Deloitte’un raporuna göre üç ana faktör (yakınsama, birlikte çalışabilirlik ve entegrasyon) akıllı şehir ekosistemlerindeki riskleri artırıyor. Siber ve fiziksel sistemlerin birleşimi (yakınsama), bir alanın diğerini etkilemesine olanak tanıyarak saldırı yüzeyini önemli ölçüde artırır. Bazıları eski, bazıları yeni olmak üzere farklı sistemlerden gelen cihazlar birbirleriyle birlikte çalışarak hiçbir zaman bağlantı kurulması amaçlanmayan eski sistemleri riske atar. Son olarak, cihazların sistemler arasında sıkı entegrasyonu, bir saldırının diğer sistemleri hızla etkileyerek art arda etkiler yaratabileceği anlamına gelir.

Deloitte’tan Pandey, “Akıllı bir ekosistemde organizasyonel sınırlar olmadığı için sınırlar bulanık değil, aynı zamanda sistem sınırları da yok çünkü artık siber ve fiziksel yakınlaşmadan bahsediyoruz” diyor. “Farklı derecelerde güvenlik kontrollerine sahip farklı cihazlar ve farklı sistemlerle devreye giren çok sayıda farklı tedarikçimiz var; dolayısıyla artık bunlar birbirine bağlandıklarında en zayıf sistem ortaya çıkıyor [becomes] sorun.”
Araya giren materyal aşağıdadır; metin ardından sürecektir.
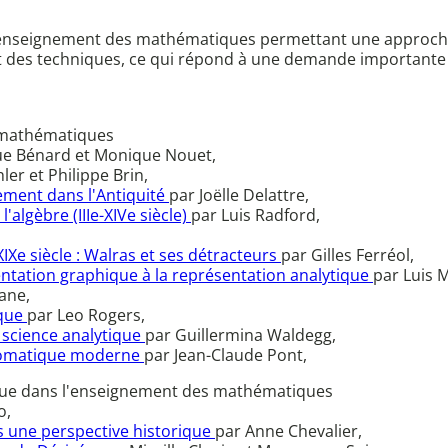
l'enseignement des mathématiques permettant une approche
 et des techniques, ce qui répond à une demande importante
s mathématiques
e Bénard et Monique Nouet,
ler et Philippe Brin,
ment dans l'Antiquité
par Joëlle Delattre,
algèbre (IIIe-XIVe siècle)
par Luis Radford,
Xe siècle : Walras et ses détracteurs
par Gilles Ferréol,
ésentation graphique à la représentation analytique
par Luis 
ane,
ique
par Leo Rogers,
 science analytique
par Guillermina Waldegg,
xiomatique moderne
par Jean-Claude Pont,
ique dans l'enseignement des mathématiques
o,
ns une perspective historique
par Anne Chevalier,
Akıllı Cihaz Güvenliği: 20 Yıllık Sorun

Farklı sistemler amaca göre (akıllı plaka okuyucuları akıllı elektrik şebekesinden farklı bir mimariye sahiptir) ve ayrıca protokollere göre farklılık gösterir. Kablosuz teknolojiler üzerinden iletişim kurmaları muhtemel olsa da, birbirleriyle merkezi hub’lar aracılığıyla da konuşmaları muhtemeldir. XIoT güvenlik firması NetRise’ın CEO’su Tom Pace, çoğu cihazın güvenlik aracılarını çalıştıramayacağını çünkü bu tür bir eklenti güvenliğinin birçok programlanabilir mantık denetleyicisi, IoT cihazı ve diğer düşük güçlü donanım için çok büyük bir performans düşüşüne neden olacağını söylüyor.
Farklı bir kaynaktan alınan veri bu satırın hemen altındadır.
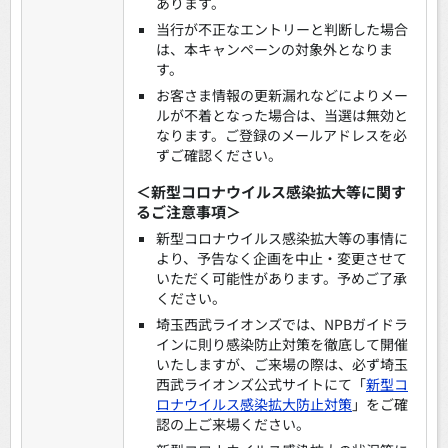
あります。
当行が不正なエントリーと判断した場合
は、本キャンペーンの対象外となりま
す。
お客さま情報の更新漏れなどによりメー
ルが不着となった場合は、当選は無効と
なります。ご登録のメールアドレスを必
ずご確認ください。
＜新型コロナウイルス感染拡大等に関す
るご注意事項＞
新型コロナウイルス感染拡大等の事情に
より、予告なく企画を中止・変更させて
いただく可能性があります。予めご了承
ください。
埼玉西武ライオンズでは、NPBガイドラ
インに則り感染防止対策を徹底して開催
いたしますが、ご来場の際は、必ず埼玉
西武ライオンズ公式サイトにて「
新型コ
ロナウイルス感染拡大防止対策
」をご確
認の上ご来場ください。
“Muhtemelen o noktaya varacak ama bu 20 yıllık bir sorun gibi” diyor. “Aslında yapmanız gereken şey, bu cihaz üreticilerinin çoğunun bazı işletim sistemi ve işlemci mimarisini standartlaştırmasını sağlamaktır. Aksi takdirde, şirketlerden kurulması gereken 1000 kadar farklı aracı oluşturmalarını istersiniz. Bu hiçbir zaman işe yaramayacaktır.”

Sorunun teknolojik boyutlarına ek olarak, akıllı şehirlerle mücadele etmek için hâlâ büyük miktarda siber güvenlik uzmanlığının geliştirilmesi gerekiyor. UC Berkeley’den Herbert-Faulkner, akıllı şehirler için siber güvenlik duruşunun iyileştirilmesinin kritik öneme sahip olduğunu söylüyor. Fidye yazılımının yerel devlet kurumları üzerindeki etkisi nedeniyle siber sigortacılar poliçe yayınlamaktan geri çekildi ve çok daha katı hale geldi.

“Siber sigortacılar şehirleri sigortalamakla pek ilgilenmiyor çünkü birçok yerel yönetim personelinin temel bilgileri yok; bu riski azaltmalarına yardımcı olacak bir çerçeveleri yok” diyor. “Şehir ve yerel yönetim personeline temel siber hijyen konusunda hız kazandırmak kritik önem taşıyacak ve bunu özellikle risk azaltmadan bahsederken görüyoruz.”